Categories
PMO

Bandwidth Caps Are Deceptive

[truck with the word "Scam" on it]
Data Caps Are A Scam. We paid for big trucks, but we have to drive them nearly empty. (photo by Jean-Etienne Poirrier)
Time to revisit my post, “Dramatically Lower Bandwidth Cap” from May 30. It turns out it sparked a mini debate. I am disappointed with joetron2030’s suggestion to “leave” the offending ISP. It seems that Clear does offer uncapped service (but for how long: “… there is pretty strong language in Clear’s Acceptable Use Policy about not hogging bandwidth …“), but there are no other cap-less broadband providers where I live. And Clear is a wireless broadband which doesn’t reach into every home. But more importantly, Earthlink is the alternative ISP — that’s why I signed up with them instead of using (TimeWarner when I signed up, but now) Comcast.

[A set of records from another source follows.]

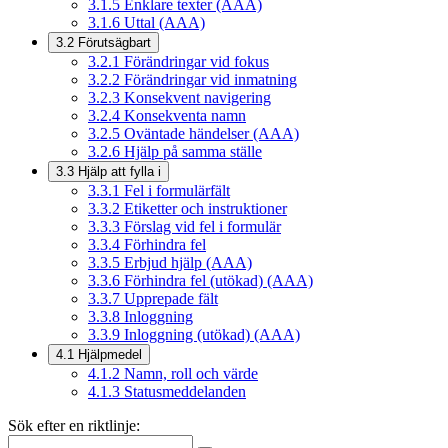
3.1.5
Enklare texter (AAA)
3.1.6
Uttal (AAA)
3.2
Förutsägbart
3.2.1
Förändringar vid fokus
3.2.2
Förändringar vid inmatning
3.2.3
Konsekvent navigering
3.2.4
Konsekventa namn
3.2.5
Oväntade händelser (AAA)
3.2.6
Hjälp på samma ställe
3.3
Hjälp att fylla i
3.3.1
Fel i formulärfält
3.3.2
Etiketter och instruktioner
3.3.3
Förslag vid fel i formulär
3.3.4
Förhindra fel
3.3.5
Erbjud hjälp (AAA)
3.3.6
Förhindra fel (utökad) (AAA)
3.3.7
Upprepade fält
3.3.8
Inloggning
3.3.9
Inloggning (utökad) (AAA)
4.1
Hjälpmedel
4.1.2
Namn, roll och värde
4.1.3
Statusmeddelanden
Sök efter en riktlinje: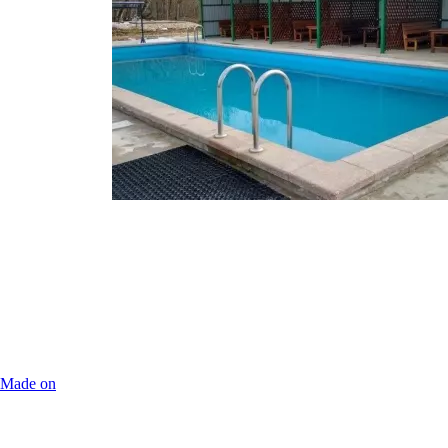
Made on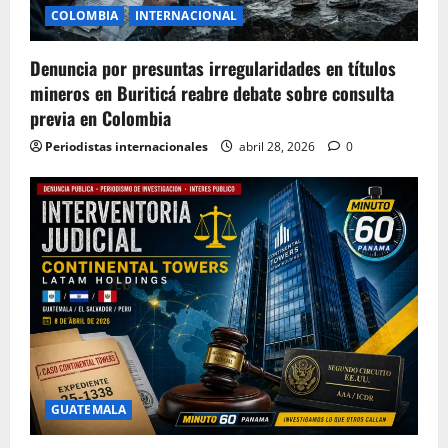
COLOMBIA
INTERNACIONAL
Denuncia por presuntas irregularidades en títulos
mineros en Buriticá reabre debate sobre consulta
previa en Colombia
Periodistas internacionales
abril 28, 2026
0
GUATEMALA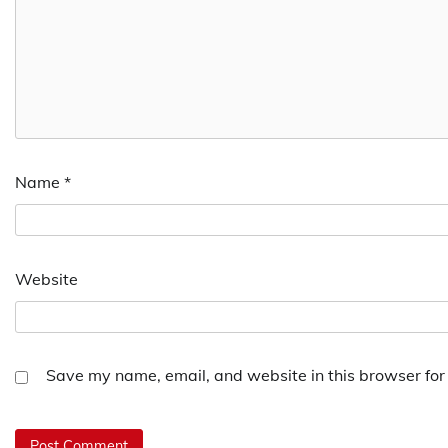
Name
*
Website
Save my name, email, and website in this browser for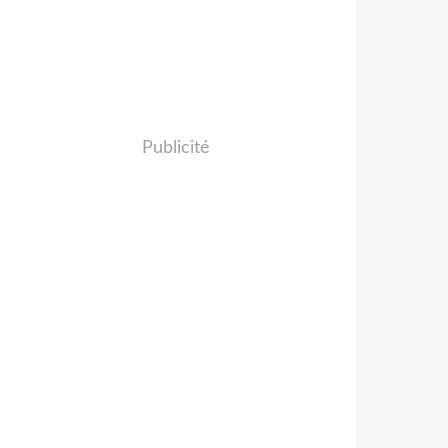
Publicité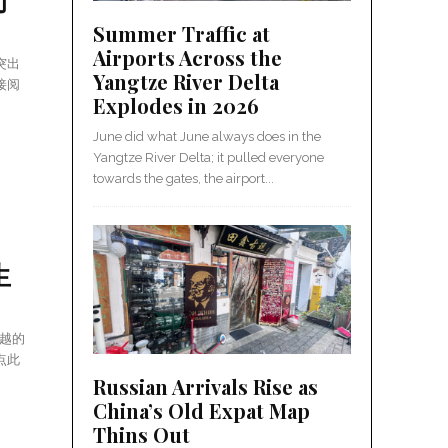
Summer Traffic at
Airports Across the
突出
Yangtze River Delta
接阅
Explodes in 2026
June did what June always does in the
Yangtze River Delta; it pulled everyone
towards the gates, the airport...
生
越的
点此
Russian Arrivals Rise as
China’s Old Expat Map
Thins Out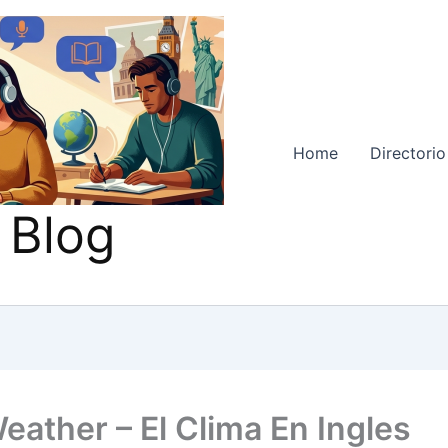
Home
Directorio
 Blog
eather – El Clima En Ingles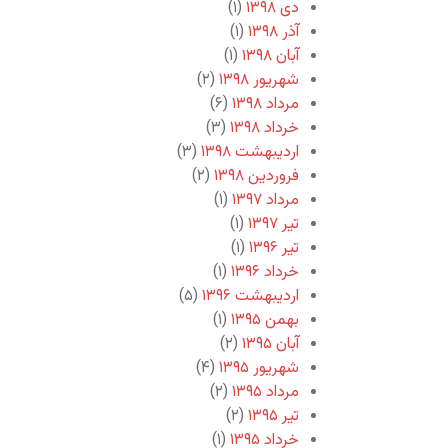
دی ۱۳۹۸
(۱)
آذر ۱۳۹۸
(۱)
آبان ۱۳۹۸
(۱)
شهریور ۱۳۹۸
(۲)
مرداد ۱۳۹۸
(۶)
خرداد ۱۳۹۸
(۳)
اردیبهشت ۱۳۹۸
(۳)
فروردین ۱۳۹۸
(۲)
مرداد ۱۳۹۷
(۱)
تیر ۱۳۹۷
(۱)
تیر ۱۳۹۶
(۱)
خرداد ۱۳۹۶
(۱)
اردیبهشت ۱۳۹۶
(۵)
بهمن ۱۳۹۵
(۱)
آبان ۱۳۹۵
(۲)
شهریور ۱۳۹۵
(۴)
مرداد ۱۳۹۵
(۲)
تیر ۱۳۹۵
(۲)
خرداد ۱۳۹۵
(۱)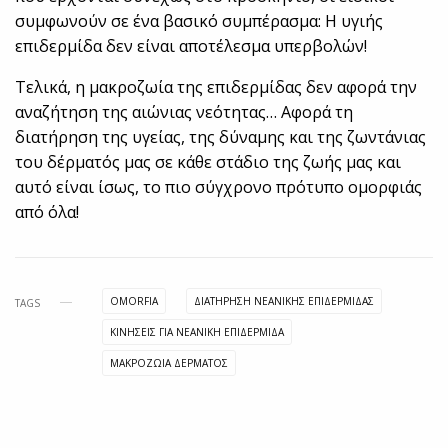
συμφωνούν σε ένα βασικό συμπέρασμα: Η υγιής
επιδερμίδα δεν είναι αποτέλεσμα υπερβολών!
Τελικά, η μακροζωία της επιδερμίδας δεν αφορά την
αναζήτηση της αιώνιας νεότητας… Αφορά τη
διατήρηση της υγείας, της δύναμης και της ζωντάνιας
του δέρματός μας σε κάθε στάδιο της ζωής μας και
αυτό είναι ίσως, το πιο σύγχρονο πρότυπο ομορφιάς
από όλα!
OMORFIA
ΔΙΑΤΗΡΗΣΗ ΝΕΑΝΙΚΗΣ ΕΠΙΔΕΡΜΙΔΑΣ
TAGS
ΚΙΝΗΣΕΙΣ ΓΙΑ ΝΕΑΝΙΚΗ ΕΠΙΔΕΡΜΙΔΑ
ΜΑΚΡΟΖΩΙΑ ΔΕΡΜΑΤΟΣ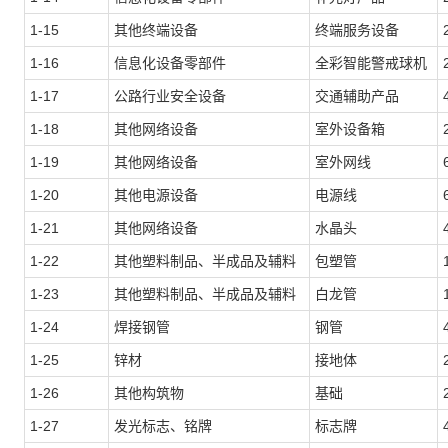
1-15
其他终端设备
终端服务设备
1-16
信息化设备零部件
全彩智能警戒球机
1-17
公路行业安全设备
交通辅助产品
1-18
其他网络设备
室外设备箱
1-19
其他网络设备
室外网线
1-20
其他电源设备
电源线
1-21
其他网络设备
水晶头
1-22
其他塑料制品、半成品及辅料
包塑管
1-23
其他塑料制品、半成品及辅料
白龙管
1-24
焊接钢管
钢管
1-25
锌材
接地体
1-26
其他构筑物
基础
1-27
发光标志、铭牌
标志牌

joetron2030’s suggested that this may lead to tiered service. This could be a step in the right direction–but not with data caps. I understand the ISP wanting to manage the network, but they shouldn’t advertise 10+ Mb/s as the speed when we’re really only allowed 0.761 Mb/s to stay within the cap for the month.

It’s okay with me if they offer different speeds, not different caps (and they better not even think about metering per bit). With the 250 gigabyte cap, that’s a less-than-1-megabit-per-second connection. Advertising 10+ is very deceptive. With a 10-megabit-per-second connection, we’ve paid for over three thousand gigabytes per month (edit 8/3: even if it’s 5-megabit, that’s over 1,500 gigabytes per month). 250 is less than 1% of 3,000.

If ISPs really want to worry about network congestion, then they should limit the speed of the “more than 99% of customers” who stay within the 250 gigabyte cap. Otherwise those customers are bursting at high speed at random intervals. I doubt that’s good for the health of the network. It’d be better to trickle spread their data use evenly through the month. But let them know they are getting a (less than) 1 megabit connection, and charge them far less than you’re charging now.

I think the price now is still too high for the (about) 10-megabit connection, but if ISPs introduced the lower priced 1-megabit connection, then I could see them keeping the current price for the current speed (but repeal the data cap!).

Edit (8/1) with this waking thought: You should make me an ally instead trying to squeeze me out because I am an example of your future customers. Soon we’ll all stream audio and video, back up our media collections to the cloud, download apps, patches, and even OS ISOs, and other yet-to-be-thought-of innovative uses of the internet. If you want us to pick you as our ISP for this (instead of completely abandoning you, so you go out of business), then it’s time to start showing you value all 100% of your customers.